== Data records
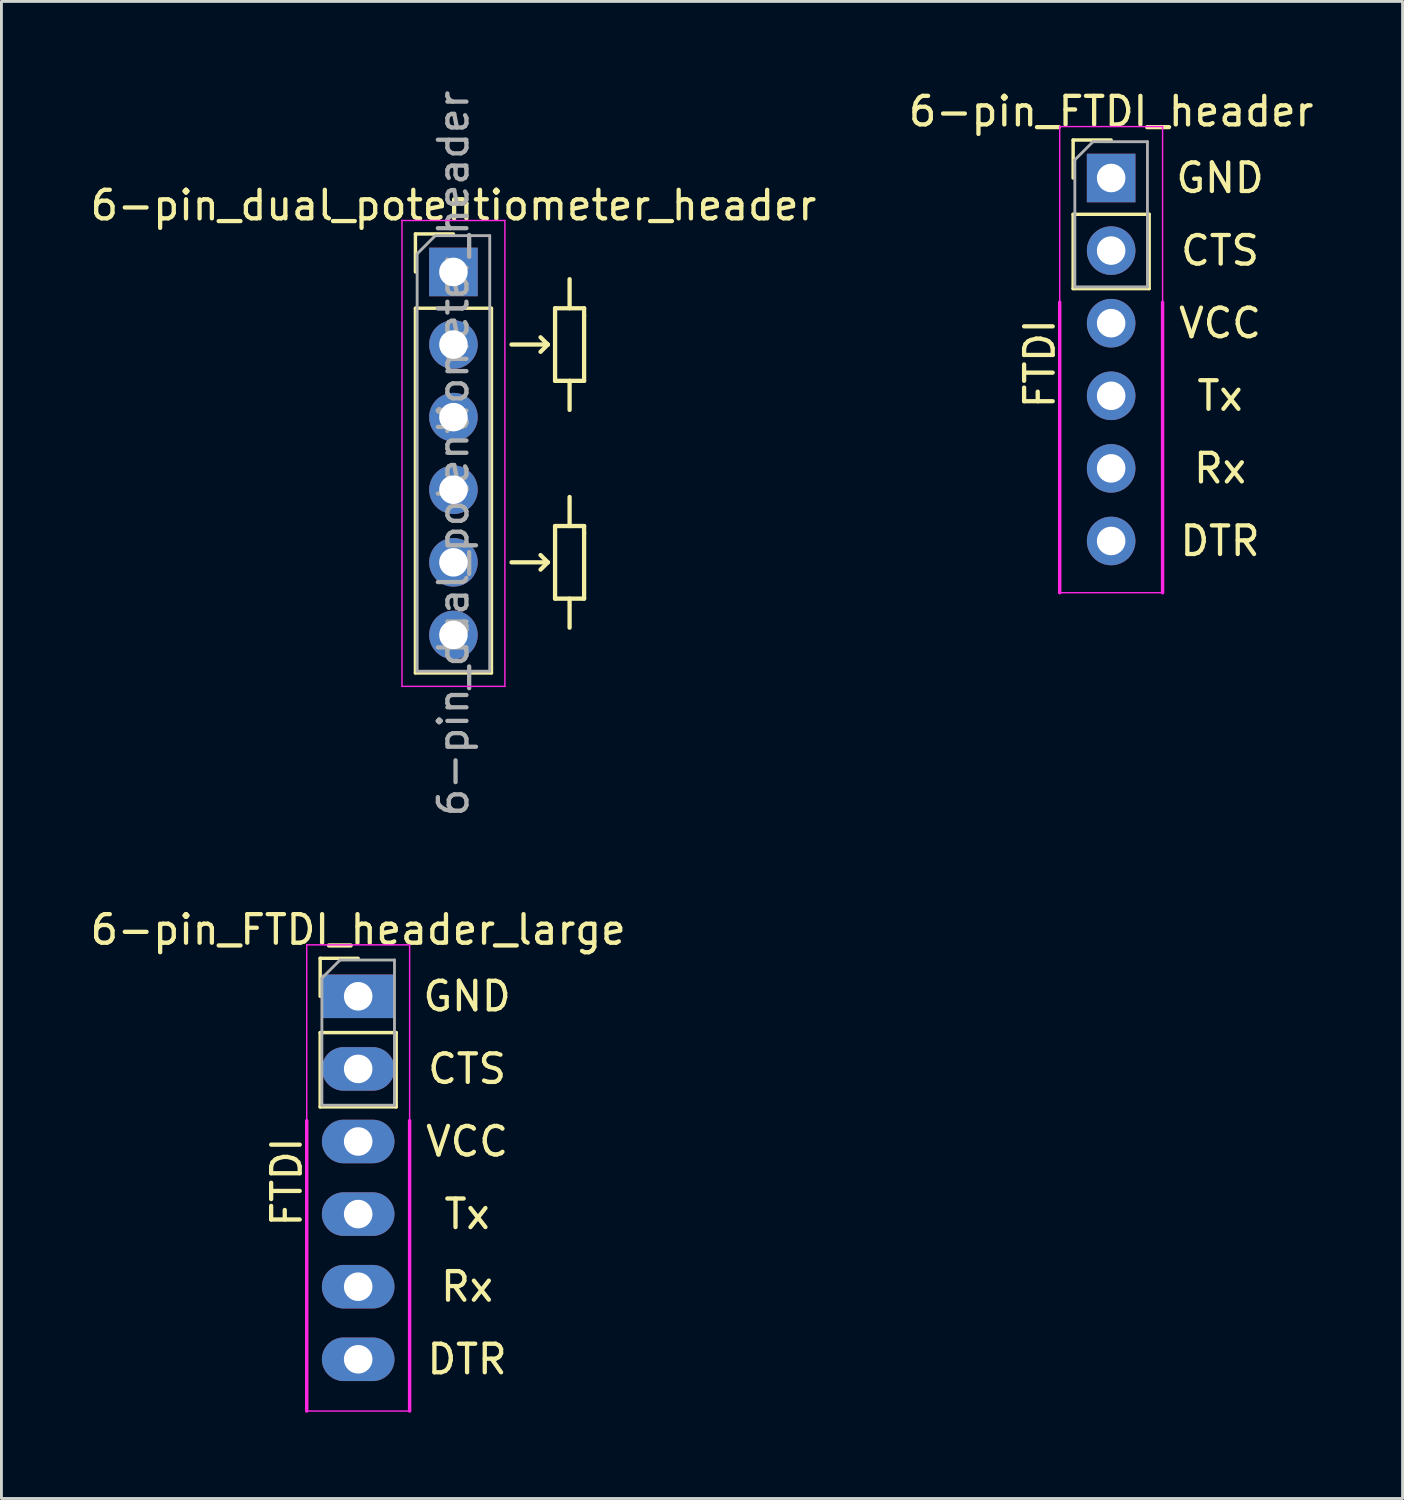
<source format=kicad_pcb>
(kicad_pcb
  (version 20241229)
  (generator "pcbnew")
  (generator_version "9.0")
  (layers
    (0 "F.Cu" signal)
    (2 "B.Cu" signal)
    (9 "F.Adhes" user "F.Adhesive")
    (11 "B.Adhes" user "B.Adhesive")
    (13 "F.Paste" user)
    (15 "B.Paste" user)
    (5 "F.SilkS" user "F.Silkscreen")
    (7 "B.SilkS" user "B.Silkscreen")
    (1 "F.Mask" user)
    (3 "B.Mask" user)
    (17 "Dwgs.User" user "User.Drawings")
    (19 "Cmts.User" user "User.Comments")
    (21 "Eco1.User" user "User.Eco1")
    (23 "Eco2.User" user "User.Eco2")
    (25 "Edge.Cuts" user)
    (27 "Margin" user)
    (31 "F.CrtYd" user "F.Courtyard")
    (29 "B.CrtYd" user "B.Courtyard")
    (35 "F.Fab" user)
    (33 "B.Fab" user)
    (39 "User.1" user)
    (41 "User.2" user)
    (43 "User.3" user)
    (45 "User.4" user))
  (footprint "6-pin_FTDI_header"
    (layer "F.Cu")
    (at 35.827 3.178)
    (property "Reference" "6-pin_FTDI_header" (at 0 -2.33 0) (layer "F.SilkS") (effects (font (size 1 1) (thickness 0.15))))
    (attr through_hole)
    (fp_line (start -1.33 -1.33) (end 0 -1.33) (stroke (width 0.12) (type solid)) (layer "F.SilkS"))
    (fp_line (start -1.33 0) (end -1.33 -1.33) (stroke (width 0.12) (type solid)) (layer "F.SilkS"))
    (fp_line (start -1.33 1.27) (end -1.33 3.87) (stroke (width 0.12) (type solid)) (layer "F.SilkS"))
    (fp_line (start -1.33 1.27) (end 1.33 1.27) (stroke (width 0.12) (type solid)) (layer "F.SilkS"))
    (fp_line (start -1.33 3.87) (end 1.33 3.87) (stroke (width 0.12) (type solid)) (layer "F.SilkS"))
    (fp_line (start 1.33 1.27) (end 1.33 3.87) (stroke (width 0.12) (type solid)) (layer "F.SilkS"))
    (fp_line (start -1.8 -1.8) (end -1.8 4.35) (stroke (width 0.05) (type solid)) (layer "F.CrtYd"))
    (fp_line (start -1.8 4.35) (end -1.8 14.51) (stroke (width 0.12) (type solid)) (layer "F.CrtYd"))
    (fp_line (start -1.8 14.51) (end 1.8 14.51) (stroke (width 0.05) (type solid)) (layer "F.CrtYd"))
    (fp_line (start 1.8 -1.8) (end -1.8 -1.8) (stroke (width 0.05) (type solid)) (layer "F.CrtYd"))
    (fp_line (start 1.8 4.35) (end 1.8 -1.8) (stroke (width 0.05) (type solid)) (layer "F.CrtYd"))
    (fp_line (start 1.8 14.51) (end 1.8 4.35) (stroke (width 0.12) (type solid)) (layer "F.CrtYd"))
    (fp_line (start -1.27 -0.635) (end -0.635 -1.27) (stroke (width 0.1) (type solid)) (layer "F.Fab"))
    (fp_line (start -1.27 3.81) (end -1.27 -0.635) (stroke (width 0.1) (type solid)) (layer "F.Fab"))
    (fp_line (start -0.635 -1.27) (end 1.27 -1.27) (stroke (width 0.1) (type solid)) (layer "F.Fab"))
    (fp_line (start 1.27 -1.27) (end 1.27 3.81) (stroke (width 0.1) (type solid)) (layer "F.Fab"))
    (fp_line (start 1.27 3.81) (end -1.27 3.81) (stroke (width 0.1) (type solid)) (layer "F.Fab"))
    (fp_text user "CTS" (at 3.81 2.54 0) (layer "F.SilkS") (effects (font (size 1 1) (thickness 0.15))))
    (fp_text user "GND" (at 3.81 0 0) (layer "F.SilkS") (effects (font (size 1 1) (thickness 0.15))))
    (fp_text user "Tx" (at 3.81 7.62 0) (layer "F.SilkS") (effects (font (size 1 1) (thickness 0.15))))
    (fp_text user "Rx" (at 3.81 10.16 0) (layer "F.SilkS") (effects (font (size 1 1) (thickness 0.15))))
    (fp_text user "FTDI" (at -2.5 6.5 90) (layer "F.SilkS") (effects (font (size 1 1) (thickness 0.15))))
    (fp_text user "DTR" (at 3.81 12.7 0) (layer "F.SilkS") (effects (font (size 1 1) (thickness 0.15))))
    (fp_text user "VCC" (at 3.81 5.08 0) (layer "F.SilkS") (effects (font (size 1 1) (thickness 0.15))))
    (pad "1" thru_hole rect (at 0 0) (size 1.7 1.7) (drill 1) (layers "*.Cu" "*.Mask"))
    (pad "2" thru_hole oval (at 0 2.54) (size 1.7 1.7) (drill 1) (layers "*.Cu" "*.Mask"))
    (pad "3" thru_hole oval (at 0 5.08) (size 1.7 1.7) (drill 1) (layers "*.Cu" "*.Mask"))
    (pad "4" thru_hole oval (at 0 7.62) (size 1.7 1.7) (drill 1) (layers "*.Cu" "*.Mask"))
    (pad "5" thru_hole oval (at 0 10.16) (size 1.7 1.7) (drill 1) (layers "*.Cu" "*.Mask"))
    (pad "6" thru_hole oval (at 0 12.7) (size 1.7 1.7) (drill 1) (layers "*.Cu" "*.Mask")))
  (footprint "6-pin_dual_potentiometer_header"
    (layer "F.Cu")
    (at 12.815 6.465)
    (property "Reference" "6-pin_dual_potentiometer_header" (at 0 -2.33 0) (layer "F.SilkS") (effects (font (size 1 1) (thickness 0.15))))
    (attr through_hole)
    (fp_line (start -1.33 -1.33) (end 0 -1.33) (stroke (width 0.12) (type solid)) (layer "F.SilkS"))
    (fp_line (start -1.33 0) (end -1.33 -1.33) (stroke (width 0.12) (type solid)) (layer "F.SilkS"))
    (fp_line (start -1.33 1.27) (end -1.33 14.03) (stroke (width 0.12) (type solid)) (layer "F.SilkS"))
    (fp_line (start -1.33 1.27) (end 1.33 1.27) (stroke (width 0.12) (type solid)) (layer "F.SilkS"))
    (fp_line (start -1.33 14.03) (end 1.33 14.03) (stroke (width 0.12) (type solid)) (layer "F.SilkS"))
    (fp_line (start 1.33 1.27) (end 1.33 14.03) (stroke (width 0.12) (type solid)) (layer "F.SilkS"))
    (fp_line (start 2.032 2.54) (end 3.302 2.54) (stroke (width 0.15) (type solid)) (layer "F.SilkS"))
    (fp_line (start 2.032 10.16) (end 3.302 10.16) (stroke (width 0.15) (type solid)) (layer "F.SilkS"))
    (fp_line (start 3.302 2.54) (end 3.048 2.286) (stroke (width 0.15) (type solid)) (layer "F.SilkS"))
    (fp_line (start 3.302 2.54) (end 3.048 2.794) (stroke (width 0.15) (type solid)) (layer "F.SilkS"))
    (fp_line (start 3.302 10.16) (end 3.048 9.906) (stroke (width 0.15) (type solid)) (layer "F.SilkS"))
    (fp_line (start 3.302 10.16) (end 3.048 10.414) (stroke (width 0.15) (type solid)) (layer "F.SilkS"))
    (fp_line (start 3.556 1.27) (end 3.556 3.81) (stroke (width 0.15) (type solid)) (layer "F.SilkS"))
    (fp_line (start 3.556 3.81) (end 4.572 3.81) (stroke (width 0.15) (type solid)) (layer "F.SilkS"))
    (fp_line (start 3.556 8.89) (end 3.556 11.43) (stroke (width 0.15) (type solid)) (layer "F.SilkS"))
    (fp_line (start 3.556 11.43) (end 4.572 11.43) (stroke (width 0.15) (type solid)) (layer "F.SilkS"))
    (fp_line (start 4.064 1.27) (end 4.064 0.254) (stroke (width 0.15) (type solid)) (layer "F.SilkS"))
    (fp_line (start 4.064 3.81) (end 4.064 4.826) (stroke (width 0.15) (type solid)) (layer "F.SilkS"))
    (fp_line (start 4.064 8.89) (end 4.064 7.874) (stroke (width 0.15) (type solid)) (layer "F.SilkS"))
    (fp_line (start 4.064 11.43) (end 4.064 12.446) (stroke (width 0.15) (type solid)) (layer "F.SilkS"))
    (fp_line (start 4.572 1.27) (end 3.556 1.27) (stroke (width 0.15) (type solid)) (layer "F.SilkS"))
    (fp_line (start 4.572 1.524) (end 4.572 1.27) (stroke (width 0.15) (type solid)) (layer "F.SilkS"))
    (fp_line (start 4.572 3.81) (end 4.572 1.524) (stroke (width 0.15) (type solid)) (layer "F.SilkS"))
    (fp_line (start 4.572 8.89) (end 3.556 8.89) (stroke (width 0.15) (type solid)) (layer "F.SilkS"))
    (fp_line (start 4.572 9.144) (end 4.572 8.89) (stroke (width 0.15) (type solid)) (layer "F.SilkS"))
    (fp_line (start 4.572 11.43) (end 4.572 9.144) (stroke (width 0.15) (type solid)) (layer "F.SilkS"))
    (fp_line (start -1.8 -1.8) (end -1.8 14.5) (stroke (width 0.05) (type solid)) (layer "F.CrtYd"))
    (fp_line (start -1.8 14.5) (end 1.8 14.5) (stroke (width 0.05) (type solid)) (layer "F.CrtYd"))
    (fp_line (start 1.8 -1.8) (end -1.8 -1.8) (stroke (width 0.05) (type solid)) (layer "F.CrtYd"))
    (fp_line (start 1.8 14.5) (end 1.8 -1.8) (stroke (width 0.05) (type solid)) (layer "F.CrtYd"))
    (fp_line (start -1.27 -0.635) (end -0.635 -1.27) (stroke (width 0.1) (type solid)) (layer "F.Fab"))
    (fp_line (start -1.27 13.97) (end -1.27 -0.635) (stroke (width 0.1) (type solid)) (layer "F.Fab"))
    (fp_line (start -0.635 -1.27) (end 1.27 -1.27) (stroke (width 0.1) (type solid)) (layer "F.Fab"))
    (fp_line (start 1.27 -1.27) (end 1.27 13.97) (stroke (width 0.1) (type solid)) (layer "F.Fab"))
    (fp_line (start 1.27 13.97) (end -1.27 13.97) (stroke (width 0.1) (type solid)) (layer "F.Fab"))
    (fp_text user "${REFERENCE}" (at 0 6.35 90) (layer "F.Fab") (effects (font (size 1 1) (thickness 0.15))))
    (pad "1" thru_hole rect (at 0 0) (size 1.7 1.7) (drill 1) (layers "*.Cu" "*.Mask"))
    (pad "2" thru_hole oval (at 0 2.54) (size 1.7 1.7) (drill 1) (layers "*.Cu" "*.Mask"))
    (pad "3" thru_hole oval (at 0 5.08) (size 1.7 1.7) (drill 1) (layers "*.Cu" "*.Mask"))
    (pad "4" thru_hole oval (at 0 7.62) (size 1.7 1.7) (drill 1) (layers "*.Cu" "*.Mask"))
    (pad "5" thru_hole oval (at 0 10.16) (size 1.7 1.7) (drill 1) (layers "*.Cu" "*.Mask"))
    (pad "6" thru_hole oval (at 0 12.7) (size 1.7 1.7) (drill 1) (layers "*.Cu" "*.Mask")))
  (footprint "6-pin_FTDI_header_large"
    (layer "F.Cu")
    (at 9.482 31.809)
    (property "Reference" "6-pin_FTDI_header_large" (at 0 -2.33 0) (layer "F.SilkS") (effects (font (size 1 1) (thickness 0.15))))
    (attr through_hole)
    (fp_line (start -1.33 -1.33) (end 0 -1.33) (stroke (width 0.12) (type solid)) (layer "F.SilkS"))
    (fp_line (start -1.33 0) (end -1.33 -1.33) (stroke (width 0.12) (type solid)) (layer "F.SilkS"))
    (fp_line (start -1.33 1.27) (end -1.33 3.87) (stroke (width 0.12) (type solid)) (layer "F.SilkS"))
    (fp_line (start -1.33 1.27) (end 1.33 1.27) (stroke (width 0.12) (type solid)) (layer "F.SilkS"))
    (fp_line (start -1.33 3.87) (end 1.33 3.87) (stroke (width 0.12) (type solid)) (layer "F.SilkS"))
    (fp_line (start 1.33 1.27) (end 1.33 3.87) (stroke (width 0.12) (type solid)) (layer "F.SilkS"))
    (fp_line (start -1.8 -1.8) (end -1.8 4.35) (stroke (width 0.05) (type solid)) (layer "F.CrtYd"))
    (fp_line (start -1.8 4.35) (end -1.8 14.51) (stroke (width 0.12) (type solid)) (layer "F.CrtYd"))
    (fp_line (start -1.8 14.51) (end 1.8 14.51) (stroke (width 0.05) (type solid)) (layer "F.CrtYd"))
    (fp_line (start 1.8 -1.8) (end -1.8 -1.8) (stroke (width 0.05) (type solid)) (layer "F.CrtYd"))
    (fp_line (start 1.8 4.35) (end 1.8 -1.8) (stroke (width 0.05) (type solid)) (layer "F.CrtYd"))
    (fp_line (start 1.8 14.51) (end 1.8 4.35) (stroke (width 0.12) (type solid)) (layer "F.CrtYd"))
    (fp_line (start -1.27 -0.635) (end -0.635 -1.27) (stroke (width 0.1) (type solid)) (layer "F.Fab"))
    (fp_line (start -1.27 3.81) (end -1.27 -0.635) (stroke (width 0.1) (type solid)) (layer "F.Fab"))
    (fp_line (start -0.635 -1.27) (end 1.27 -1.27) (stroke (width 0.1) (type solid)) (layer "F.Fab"))
    (fp_line (start 1.27 -1.27) (end 1.27 3.81) (stroke (width 0.1) (type solid)) (layer "F.Fab"))
    (fp_line (start 1.27 3.81) (end -1.27 3.81) (stroke (width 0.1) (type solid)) (layer "F.Fab"))
    (fp_text user "FTDI" (at -2.5 6.5 90) (layer "F.SilkS") (effects (font (size 1 1) (thickness 0.15))))
    (fp_text user "Rx" (at 3.81 10.16 0) (layer "F.SilkS") (effects (font (size 1 1) (thickness 0.15))))
    (fp_text user "GND" (at 3.81 0 0) (layer "F.SilkS") (effects (font (size 1 1) (thickness 0.15))))
    (fp_text user "CTS" (at 3.81 2.54 0) (layer "F.SilkS") (effects (font (size 1 1) (thickness 0.15))))
    (fp_text user "DTR" (at 3.81 12.7 0) (layer "F.SilkS") (effects (font (size 1 1) (thickness 0.15))))
    (fp_text user "VCC" (at 3.81 5.08 0) (layer "F.SilkS") (effects (font (size 1 1) (thickness 0.15))))
    (fp_text user "Tx" (at 3.81 7.62 0) (layer "F.SilkS") (effects (font (size 1 1) (thickness 0.15))))
    (pad "1" thru_hole rect (at 0 0) (size 2.54 1.524) (drill 1) (layers "*.Cu" "*.Mask"))
    (pad "2" thru_hole oval (at 0 2.54) (size 2.54 1.524) (drill 1) (layers "*.Cu" "*.Mask"))
    (pad "3" thru_hole oval (at 0 5.08) (size 2.54 1.524) (drill 1) (layers "*.Cu" "*.Mask"))
    (pad "4" thru_hole oval (at 0 7.62) (size 2.54 1.524) (drill 1) (layers "*.Cu" "*.Mask"))
    (pad "5" thru_hole oval (at 0 10.16) (size 2.54 1.524) (drill 1) (layers "*.Cu" "*.Mask"))
    (pad "6" thru_hole oval (at 0 12.7) (size 2.54 1.524) (drill 1) (layers "*.Cu" "*.Mask")))
  (gr_rect
    (start -3 -3)
    (end 46.024 49.379)
    (stroke (width 0.1) (type default))
    (fill no)
    (layer "Edge.Cuts")))
</source>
====
→ Work to be completed
The expected answer is a copy of each line above containing "property".

→ Solution for this exercise
    (property "Reference" "6-pin_FTDI_header" (at 0 -2.33 0) (layer "F.SilkS") (effects (font (size 1 1) (thickness 0.15))))
    (property "Reference" "6-pin_dual_potentiometer_header" (at 0 -2.33 0) (layer "F.SilkS") (effects (font (size 1 1) (thickness 0.15))))
    (property "Reference" "6-pin_FTDI_header_large" (at 0 -2.33 0) (layer "F.SilkS") (effects (font (size 1 1) (thickness 0.15))))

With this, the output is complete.